This is TempleStudy.com’s first guest blog post. It is by Jennifer O., a reader here, and a student of the gospel. She sent me the following short article she wrote about the talith, and I thought it had some great thoughts to share with all of you. -Bryce
The Jews have a religious symbol called a talith (tallit), or a prayer shawl, that covers them when they pray. They claim that it envelops them both physically and spiritually, in sorrow and joy, in celebration and prayer. Today, this shawl is worn at all of the major feasts and festivals, but in Biblical times, it was worn constantly by the men while outside of their home. Even Israel’s flag was inspired by this shawl, adding only David’s shield to create their national flag.
The word talith contains two Hebrew words: tal = tent and ith = little.
In other words, it was a “little tent.” In the days of Moses, a large tent was set up according to the Lord’s command, a Tabernacle, where the Israelites could worship and offer sacrifice. This Tabernacle served as a pattern for individual and familial worship to the tribes. Each man was able to create his own sacred space where he could commune with God, free from the interruptions of the day. By taking the ends of the talith and pulling it over his head, a “little tent” was formed where he could sing praises to the Lord, meditate, and call upon the Lord in fervent prayer. In essence, the talith became his own personal sanctuary – a sacred grove.

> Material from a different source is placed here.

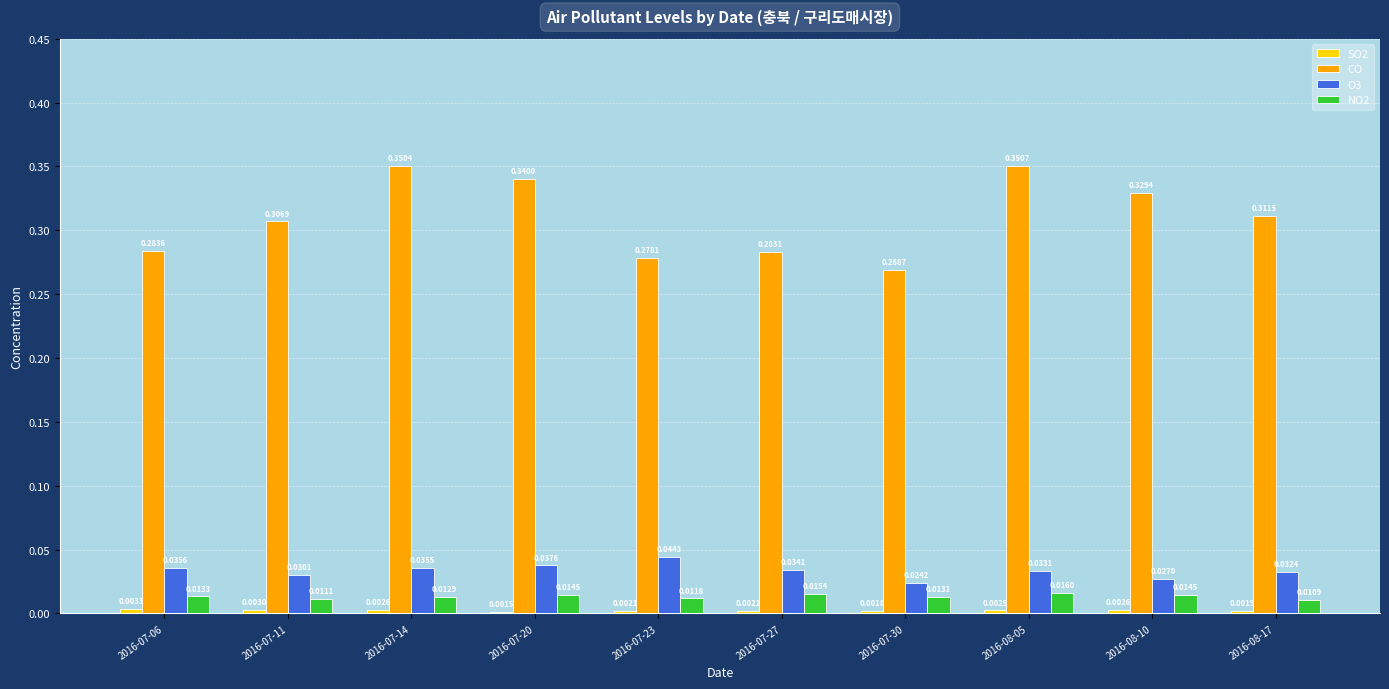

Rank the categories by O3 value from highest to lowest.

2016-07-23, 2016-07-20, 2016-07-06, 2016-07-14, 2016-07-27, 2016-08-05, 2016-08-17, 2016-07-11, 2016-08-10, 2016-07-30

This may provide additional insight into the scripture “And my father dwelt in a tent” (1 Nephi 2:15). While in the desert Lehi certainly resided in a physical tent dwelling as was the custom, but could it also be a reference to Lehi creating a sacred sanctuary in the desert where he could commune with God and seek His presence?

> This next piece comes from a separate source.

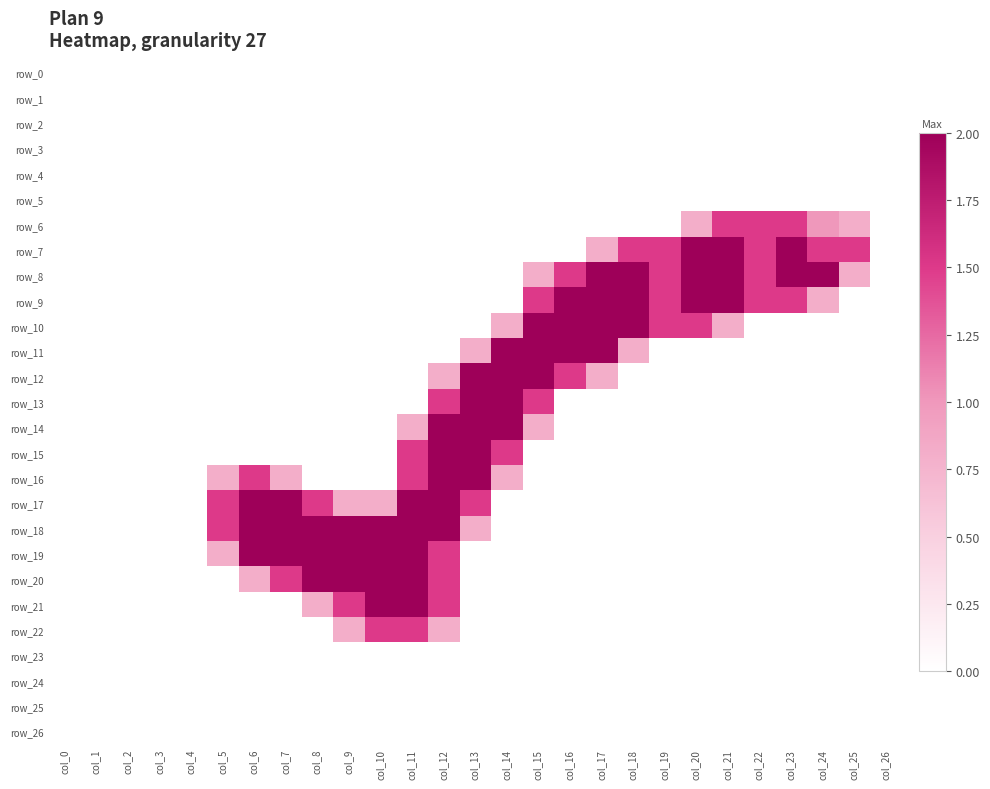

What is the maximum value shown in the chart?

2.0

In addition to a sanctuary, during Jewish wedding celebrations the talith may serve as a canopy (chupah) for the bride and groom. Four poles hold up this tent, which represents both a home and the protection of God, who is above all, throughout their marriage covenant. The groom may also place the shawl over the bride’s head as a symbol of taking her under his care. As the talith is a protective covering, it represents prayer, communion with God, and the temple, and we can see the importance of these throughout marriage and family life. We can also see symbolism of the marriage of the Lord to his bride, the church.
Although the shawl itself was of importance and made with quality, it became special because of the fringes (tzitzit) on the four corners which served as a visual reminder to follow the commandments and seek righteousness (Numbers 15:39). These tassels also stated the status, rank, and importance of the wearer, which explains why Jesus disapproved of the enlarged fringes used to magnify one’s own importance and status (Matthew 23:5).
The hem of the garment often had the genealogy of ancestors written upon it. Removing the hem or fringe was equivalent of losing one’s status and position, such as the removal of a woman’s meant a divorce. When David removed the hem of Saul’s garment, it was an indication of Saul’s loss of status and power (1 Samuel 24:4). It is this same piece that some believe was the mantle given to Elisha by Elijah (2 Kings 2). And we cannot forget the miracle of healing that occurred when the inflicted woman touched the hem (tassel) of the Savior’s garment (Luke 8:43–44, Matthew 9:20).
“But unto you that fear my name shall the Son of righteousness arise with healing in his wings” (Malachi 4:2). The corners of the prayer shawl are often called “wings.” This provides insight into Psalm 91 which speaks of abiding “under the shadow of the Almighty” and “under His wings” (v1, 4).
Realizing the spiritual and physical natures of the talith, we can see additional applications for Isaiah 54:2: “Enlarge the place of thy tent, and let them stretch forth the curtains of thine habitations: spare not, lengthen thy cords, and strengthen thy stakes.”
The places of our tents, when thought of as sacred and holy space, can comprise more than just the stakes that are referenced, as commonly interpreted. When we enlarge the place of our tents, we must start within us individually and expand outward. Our tents are found within and around us as we strive to create a holy, sacred place where we may commune with the Lord and feel His Spirit.
As we enlarge the boundaries, our homes become our tents and protection from the world. They have the potential to serve as a holy place, a temple even, where the Lord’s spirit may dwell. The LDS Bible Dictionary entry on “Temples” notes that “Only the home can compare with the temple in sacredness.”
“Stretching forth” even further, we have an opportunity to make our wards and stakes more holy, securing it more firmly and “strengthening thy stakes.”
Ultimately, through mastery and discipline in our personal, family, and community settings, we arrive at the largest and most holy tent of all – the temple and literal home of our Savior and Lord, Jesus Christ. It is this great privilege to come as His guest, to become His bride, in this most sacred place, that we must “spare not” and make every effort to receive and enjoy, for its benefits are for eternity.